Moonmilk is a white, creamy material found in caves. It is a non-hardening, fine crystalline precipitate from limestone and is composed mainly of calcium and/or magnesium carbonates. Microbes may be involved in its formation. It is difficult to infer microbial activities in moonmilk from standard static chemical and microscopic assays of moonmilk composition and structure. Closed ampoule IMC has been used to solve this problem (Braissant, Bindscheidler et al. 2011).[57] It was possible to determine the growth rates of chemoheterotrophic microbial communities on moonmilk after the addition of various carbon sources simulating mixes that would be brought into contact with moonmilk due to snow melt or rainfall. Metabolic activity was high and comparable to that found in some soils.
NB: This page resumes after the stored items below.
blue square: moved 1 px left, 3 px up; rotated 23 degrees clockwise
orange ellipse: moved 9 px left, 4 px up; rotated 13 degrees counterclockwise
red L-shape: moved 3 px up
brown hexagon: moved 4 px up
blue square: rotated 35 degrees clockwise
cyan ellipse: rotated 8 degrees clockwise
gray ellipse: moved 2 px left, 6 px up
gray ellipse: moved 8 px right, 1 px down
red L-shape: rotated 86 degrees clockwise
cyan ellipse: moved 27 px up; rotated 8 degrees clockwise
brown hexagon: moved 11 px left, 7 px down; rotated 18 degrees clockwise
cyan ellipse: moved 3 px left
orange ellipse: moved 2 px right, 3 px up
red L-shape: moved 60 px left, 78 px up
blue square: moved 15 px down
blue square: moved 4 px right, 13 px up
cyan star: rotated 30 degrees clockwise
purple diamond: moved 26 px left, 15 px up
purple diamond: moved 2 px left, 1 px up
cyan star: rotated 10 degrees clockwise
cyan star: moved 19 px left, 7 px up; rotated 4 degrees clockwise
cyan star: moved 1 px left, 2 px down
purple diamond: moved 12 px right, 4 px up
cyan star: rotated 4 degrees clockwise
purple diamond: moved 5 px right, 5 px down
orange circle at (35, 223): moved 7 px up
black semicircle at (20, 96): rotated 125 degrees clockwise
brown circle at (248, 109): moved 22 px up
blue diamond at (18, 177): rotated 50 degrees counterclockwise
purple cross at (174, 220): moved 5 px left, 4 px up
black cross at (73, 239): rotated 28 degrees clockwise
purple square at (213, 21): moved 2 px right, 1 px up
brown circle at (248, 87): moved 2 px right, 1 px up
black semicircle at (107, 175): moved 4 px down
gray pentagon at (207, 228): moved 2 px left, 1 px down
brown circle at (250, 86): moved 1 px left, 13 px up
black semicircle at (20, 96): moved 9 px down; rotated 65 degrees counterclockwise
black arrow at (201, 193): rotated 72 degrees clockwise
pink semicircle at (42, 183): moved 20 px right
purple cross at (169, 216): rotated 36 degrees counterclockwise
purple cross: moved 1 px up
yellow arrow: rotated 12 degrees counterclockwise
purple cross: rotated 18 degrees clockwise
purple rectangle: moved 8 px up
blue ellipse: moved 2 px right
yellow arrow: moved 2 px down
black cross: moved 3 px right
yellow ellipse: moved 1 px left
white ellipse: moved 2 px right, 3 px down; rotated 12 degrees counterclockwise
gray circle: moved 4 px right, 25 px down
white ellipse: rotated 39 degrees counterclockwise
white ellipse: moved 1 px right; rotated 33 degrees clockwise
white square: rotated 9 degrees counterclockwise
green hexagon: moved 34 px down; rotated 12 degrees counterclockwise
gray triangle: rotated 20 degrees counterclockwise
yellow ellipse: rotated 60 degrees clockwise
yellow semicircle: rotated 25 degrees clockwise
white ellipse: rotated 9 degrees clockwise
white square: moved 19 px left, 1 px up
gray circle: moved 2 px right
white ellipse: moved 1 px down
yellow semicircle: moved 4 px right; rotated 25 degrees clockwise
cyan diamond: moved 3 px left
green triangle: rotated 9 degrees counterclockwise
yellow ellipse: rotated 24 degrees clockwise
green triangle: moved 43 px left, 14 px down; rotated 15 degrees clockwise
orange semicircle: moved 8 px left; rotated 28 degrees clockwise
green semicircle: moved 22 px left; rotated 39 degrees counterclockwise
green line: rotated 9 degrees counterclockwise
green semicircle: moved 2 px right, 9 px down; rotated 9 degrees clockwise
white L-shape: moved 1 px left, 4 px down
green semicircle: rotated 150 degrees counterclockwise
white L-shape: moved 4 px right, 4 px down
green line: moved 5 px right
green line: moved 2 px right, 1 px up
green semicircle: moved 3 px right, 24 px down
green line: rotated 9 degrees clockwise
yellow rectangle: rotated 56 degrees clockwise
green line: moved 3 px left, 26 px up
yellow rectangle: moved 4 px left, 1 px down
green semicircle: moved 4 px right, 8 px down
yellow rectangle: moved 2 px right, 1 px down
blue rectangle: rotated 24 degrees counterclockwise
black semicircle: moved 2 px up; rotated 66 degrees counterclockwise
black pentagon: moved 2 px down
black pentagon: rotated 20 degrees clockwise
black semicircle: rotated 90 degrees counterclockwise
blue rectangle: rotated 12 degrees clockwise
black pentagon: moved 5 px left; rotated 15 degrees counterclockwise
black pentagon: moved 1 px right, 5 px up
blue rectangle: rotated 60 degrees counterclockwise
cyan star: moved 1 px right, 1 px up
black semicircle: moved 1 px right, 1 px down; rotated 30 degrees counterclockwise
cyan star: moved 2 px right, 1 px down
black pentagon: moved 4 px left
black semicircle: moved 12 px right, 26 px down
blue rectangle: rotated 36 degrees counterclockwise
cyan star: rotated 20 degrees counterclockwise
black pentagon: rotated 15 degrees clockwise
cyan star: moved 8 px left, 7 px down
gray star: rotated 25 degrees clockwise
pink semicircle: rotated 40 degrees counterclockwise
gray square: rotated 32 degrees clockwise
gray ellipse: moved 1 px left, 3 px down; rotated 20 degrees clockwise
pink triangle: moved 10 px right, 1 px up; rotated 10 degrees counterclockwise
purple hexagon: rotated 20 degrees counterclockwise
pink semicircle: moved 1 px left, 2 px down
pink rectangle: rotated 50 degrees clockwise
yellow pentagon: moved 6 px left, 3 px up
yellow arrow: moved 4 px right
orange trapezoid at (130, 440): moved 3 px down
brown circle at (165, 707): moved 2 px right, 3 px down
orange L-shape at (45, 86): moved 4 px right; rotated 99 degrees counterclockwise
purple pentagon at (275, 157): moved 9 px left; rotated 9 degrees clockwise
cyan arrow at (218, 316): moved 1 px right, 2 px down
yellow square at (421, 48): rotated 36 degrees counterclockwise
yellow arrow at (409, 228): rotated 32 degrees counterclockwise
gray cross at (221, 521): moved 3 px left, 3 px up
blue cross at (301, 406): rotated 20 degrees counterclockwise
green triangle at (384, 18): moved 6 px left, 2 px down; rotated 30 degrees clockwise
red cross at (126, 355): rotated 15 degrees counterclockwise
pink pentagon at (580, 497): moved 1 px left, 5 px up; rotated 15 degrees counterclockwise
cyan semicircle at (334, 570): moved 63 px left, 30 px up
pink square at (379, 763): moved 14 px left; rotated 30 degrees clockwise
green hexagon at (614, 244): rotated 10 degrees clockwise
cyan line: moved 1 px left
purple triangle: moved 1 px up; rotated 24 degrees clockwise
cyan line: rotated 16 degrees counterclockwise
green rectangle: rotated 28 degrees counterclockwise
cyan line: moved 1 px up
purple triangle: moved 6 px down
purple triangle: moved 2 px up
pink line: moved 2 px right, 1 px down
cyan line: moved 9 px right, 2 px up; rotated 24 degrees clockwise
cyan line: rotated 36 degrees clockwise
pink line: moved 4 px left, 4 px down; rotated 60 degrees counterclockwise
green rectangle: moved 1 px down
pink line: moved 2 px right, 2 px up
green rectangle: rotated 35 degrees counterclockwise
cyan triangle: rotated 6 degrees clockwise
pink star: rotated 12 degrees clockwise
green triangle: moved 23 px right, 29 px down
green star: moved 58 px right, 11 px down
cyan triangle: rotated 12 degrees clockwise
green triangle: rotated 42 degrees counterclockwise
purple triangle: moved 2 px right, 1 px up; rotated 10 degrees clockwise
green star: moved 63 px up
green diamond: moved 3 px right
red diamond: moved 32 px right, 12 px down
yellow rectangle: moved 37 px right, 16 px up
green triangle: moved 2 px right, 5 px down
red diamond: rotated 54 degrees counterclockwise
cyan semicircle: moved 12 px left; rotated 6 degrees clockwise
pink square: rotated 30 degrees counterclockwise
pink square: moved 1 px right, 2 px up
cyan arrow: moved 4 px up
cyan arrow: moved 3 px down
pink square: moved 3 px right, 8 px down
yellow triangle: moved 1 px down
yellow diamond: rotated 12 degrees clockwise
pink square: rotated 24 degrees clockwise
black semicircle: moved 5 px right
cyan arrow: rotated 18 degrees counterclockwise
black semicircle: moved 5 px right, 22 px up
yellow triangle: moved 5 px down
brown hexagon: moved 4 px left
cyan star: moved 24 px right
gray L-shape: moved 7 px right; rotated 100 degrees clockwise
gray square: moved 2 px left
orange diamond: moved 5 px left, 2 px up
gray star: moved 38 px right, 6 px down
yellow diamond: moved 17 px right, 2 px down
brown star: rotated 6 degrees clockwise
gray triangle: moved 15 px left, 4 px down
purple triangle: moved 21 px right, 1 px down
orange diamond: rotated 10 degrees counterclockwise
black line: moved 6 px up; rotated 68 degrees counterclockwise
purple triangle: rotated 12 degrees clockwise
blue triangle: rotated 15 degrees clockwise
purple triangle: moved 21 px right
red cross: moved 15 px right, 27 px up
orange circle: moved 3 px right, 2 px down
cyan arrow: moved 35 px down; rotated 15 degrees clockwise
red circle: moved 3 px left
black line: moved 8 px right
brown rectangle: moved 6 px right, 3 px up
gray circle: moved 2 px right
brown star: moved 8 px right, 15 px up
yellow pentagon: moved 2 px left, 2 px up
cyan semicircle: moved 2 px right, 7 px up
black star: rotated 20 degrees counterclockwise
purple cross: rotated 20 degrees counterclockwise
Harris et al. (2012),[58] studying differing fertilizer input regimes, found that, when expressed as heat output per unit soil microbial biomass, microbial communities under organic fertilizer regimes produced less waste heat than those under inorganic regimes.
IMC has been shown to have diverse uses in food science and technology. An overview (Wadsö and Galindo 2009)[59] discusses successful applications in assessing vegetable cutting wound respiration, cell death from blanching, milk fermentation, microbiological spoilage prevention, thermal treatment and shelf life. Another publication (Galindo et al. 2005)[60] reviews the successful use of IMC for monitoring and predicting quality changes during storage of minimally processed fruits and vegetables.
IMC has also proven effective in accomplishing enzymatic assays for orotic acid in milk (Anastasi et al. 2000)[61] and malic acid in fruits, wines and other beverages and also cosmetic products (Antonelli et al. 2008).[62] IMC has also been used to assess the efficacy of anti-browning agents on fresh-cut potatoes (Rocculi et al. 2007).[63] IMC has also proven effective in assessing the extent to which low-energy pulsed electric fields (PEFs) affect the heat of germination of barley seeds—important in connection with their use in producing malted beverages (Dymek et al. 2012).[64]